OC Mom Reaches $7.5 Million Settlement in Son’s Golf Cart Crash Death
The Orange County Department of Education campus in Costa Mesa, Calif., on July 7, 2020. (John Fredricks/The Epoch Times)
City News Service
10/4/2020
Updated:
10/4/2020

SANTA ANA, Calif. (CNS)—The mother of an autistic 15-year-old boy killed in a golf cart crash on a school campus last year reached a $7.5 million settlement with the Orange Unified School District, the family’s attorneys announced Oct. 2.

Micaela Sanchez Corona sued the school district, located in Orange County, in November 2019.

Her son, Manny Perez, jumped onto an idling golf cart on Sept. 9 last year and slammed it into a railing on the campus of El Modena High School, where he attended special education classes.

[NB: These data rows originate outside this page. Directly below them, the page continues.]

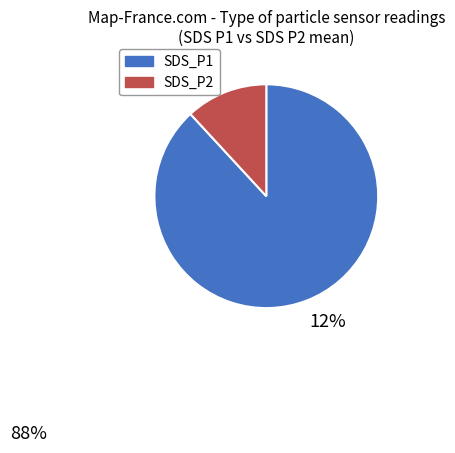

Combined, do SDS_P1 and SDS_P2 account for over 50%?

Yes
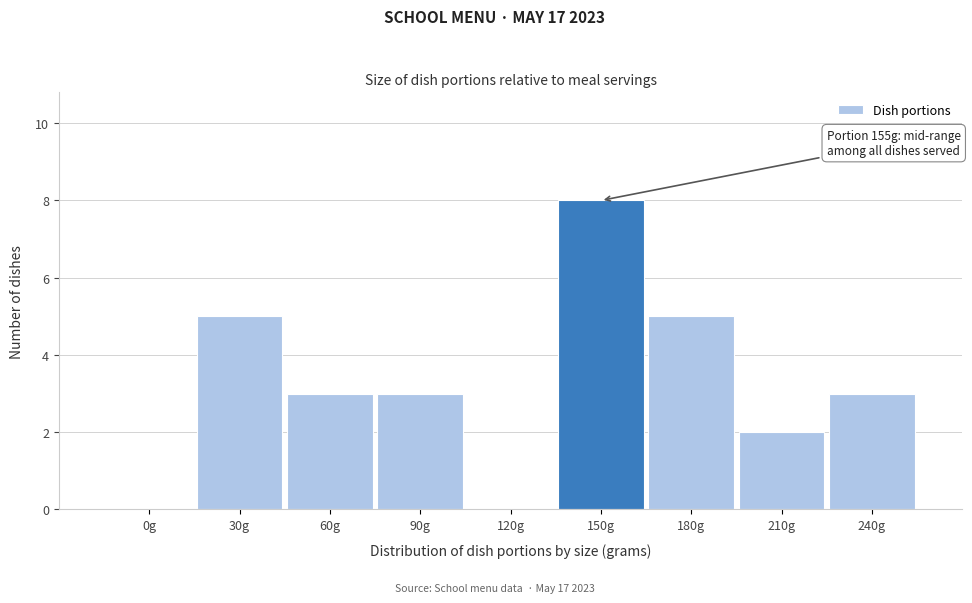

Reading right to left, transcribe all the data shown in this chart.

240g=3	210g=2	180g=5	150g=8	120g=0	90g=3	60g=3	30g=5	0g=0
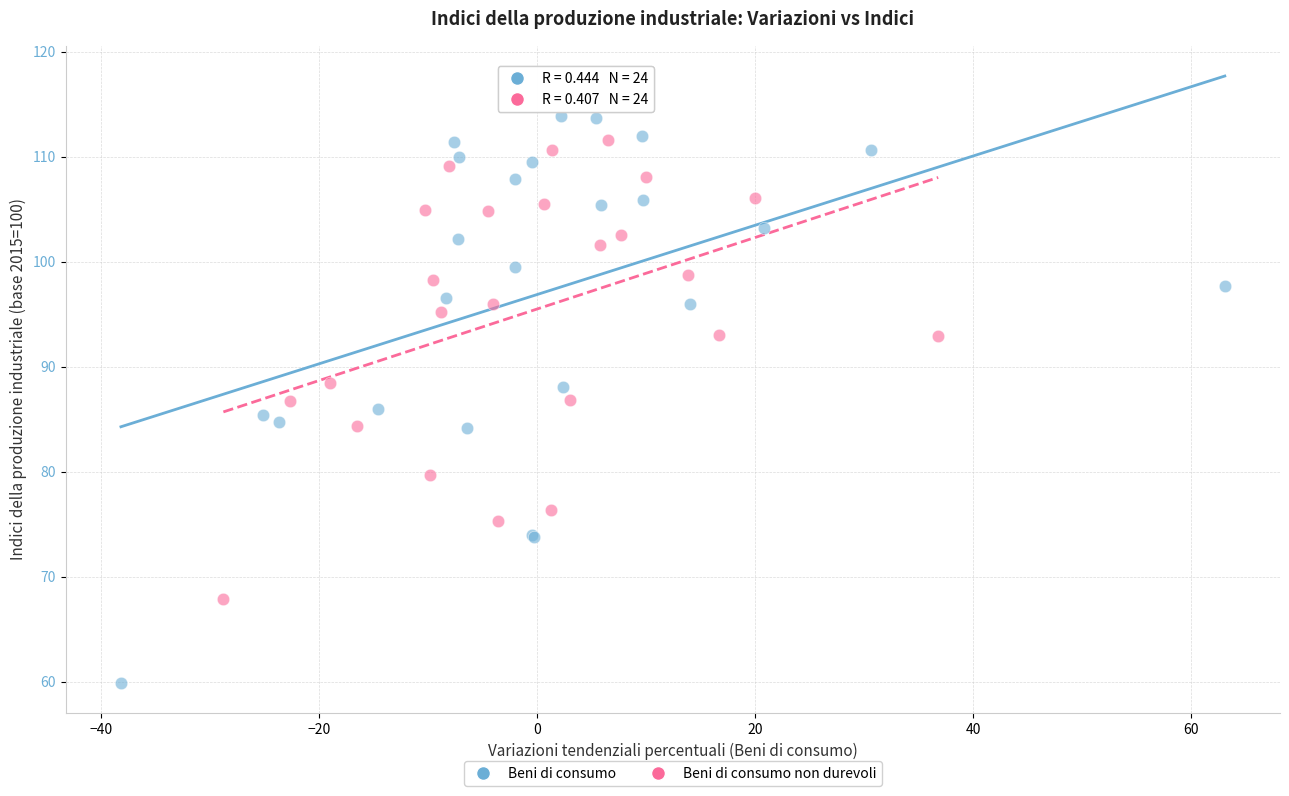

Which series contains the highest Y value?

Beni di consumo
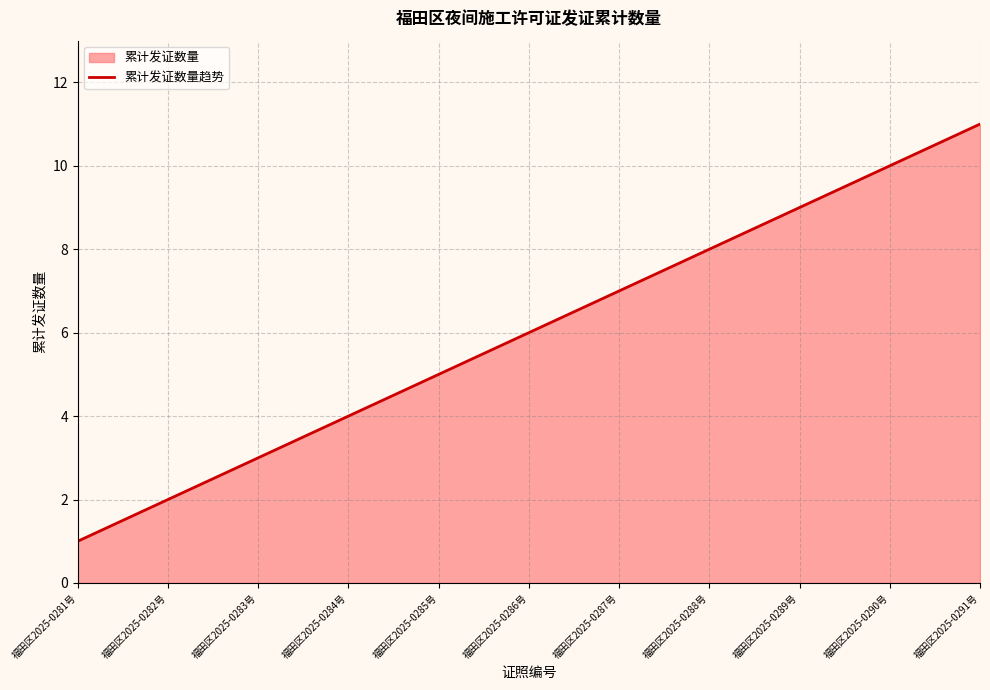

How many values are below 6?

5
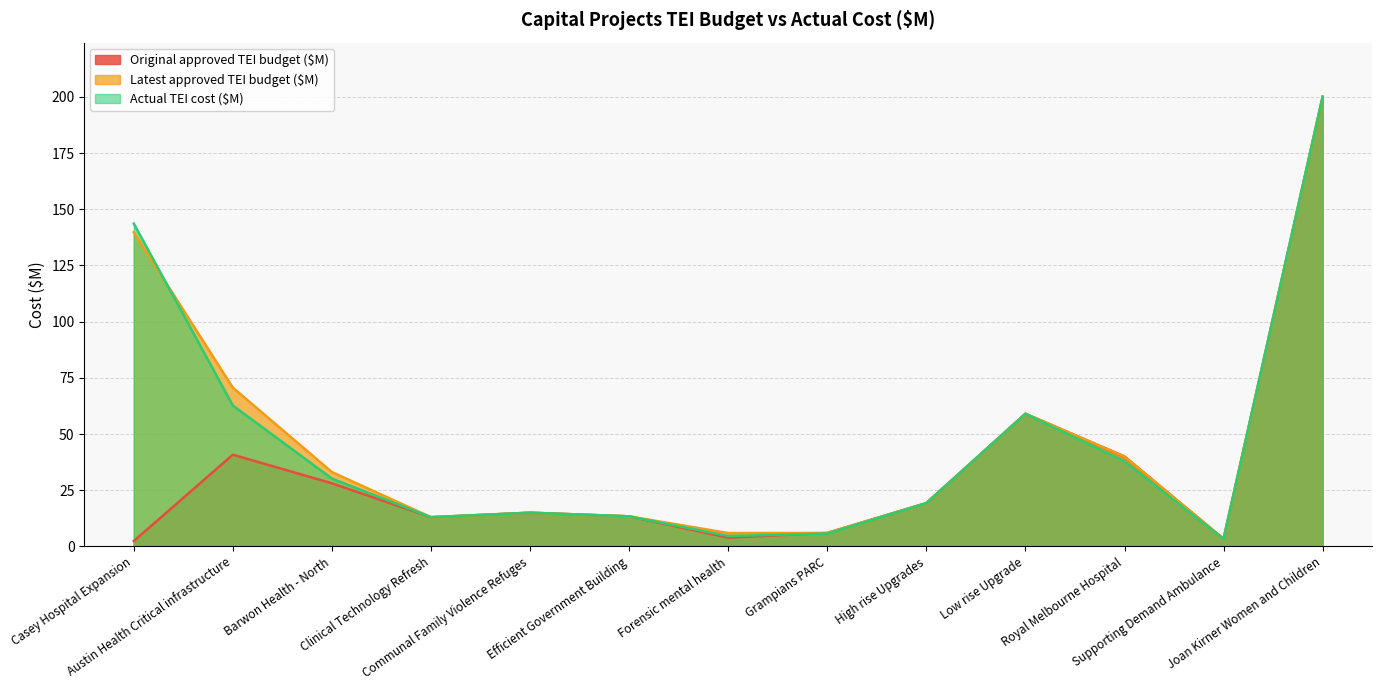

The value of Latest approved TEI budget ($M) at Royal Melbourne Hospital is 40.0. True or false?

True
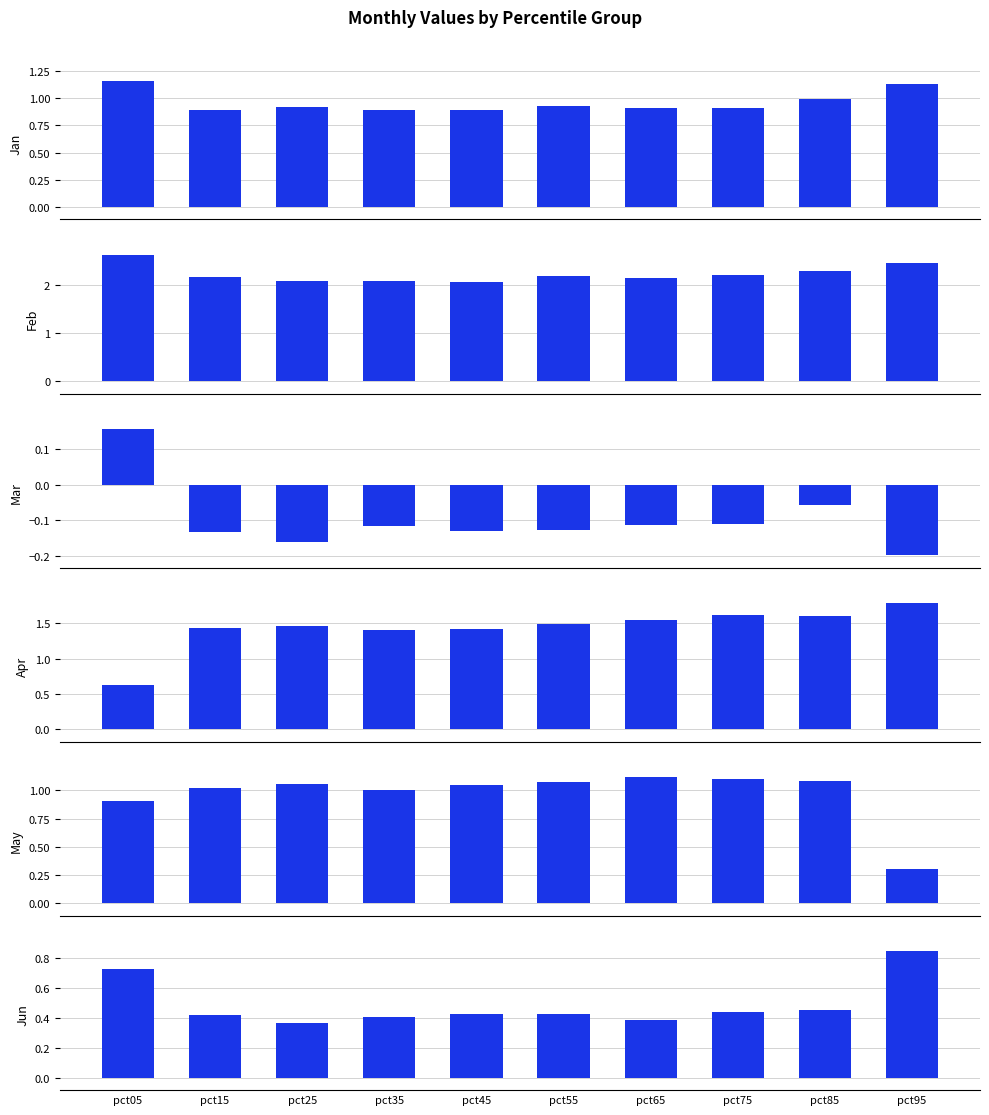

What is the value of the Apr bar at the 1st from the left?

0.6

The school district agreed as part of the settlement—which court records indicate was reached on Sept. 14—to update its policies and procedures to improve golf cart safety and to dump the ones deemed by experts to be obsolete, according to the mother’s attorneys.

School officials used the golf carts for a variety of reasons, including transporting students from a classroom to an office.

The district will also place a memorial bench in Manny’s honor in the high school’s campus garden.

“We are pleased that Orange Unified School District has agreed to resolve this case and is committed to creating a safer environment for its students and staff,” attorney Robert Glassman said.

“It is our sincere hope that the district’s changes to its golf cart procedures will ensure no other student or family suffers through such a horrific tragedy ever again.”

Manny was on a third-grade level, his attorneys said.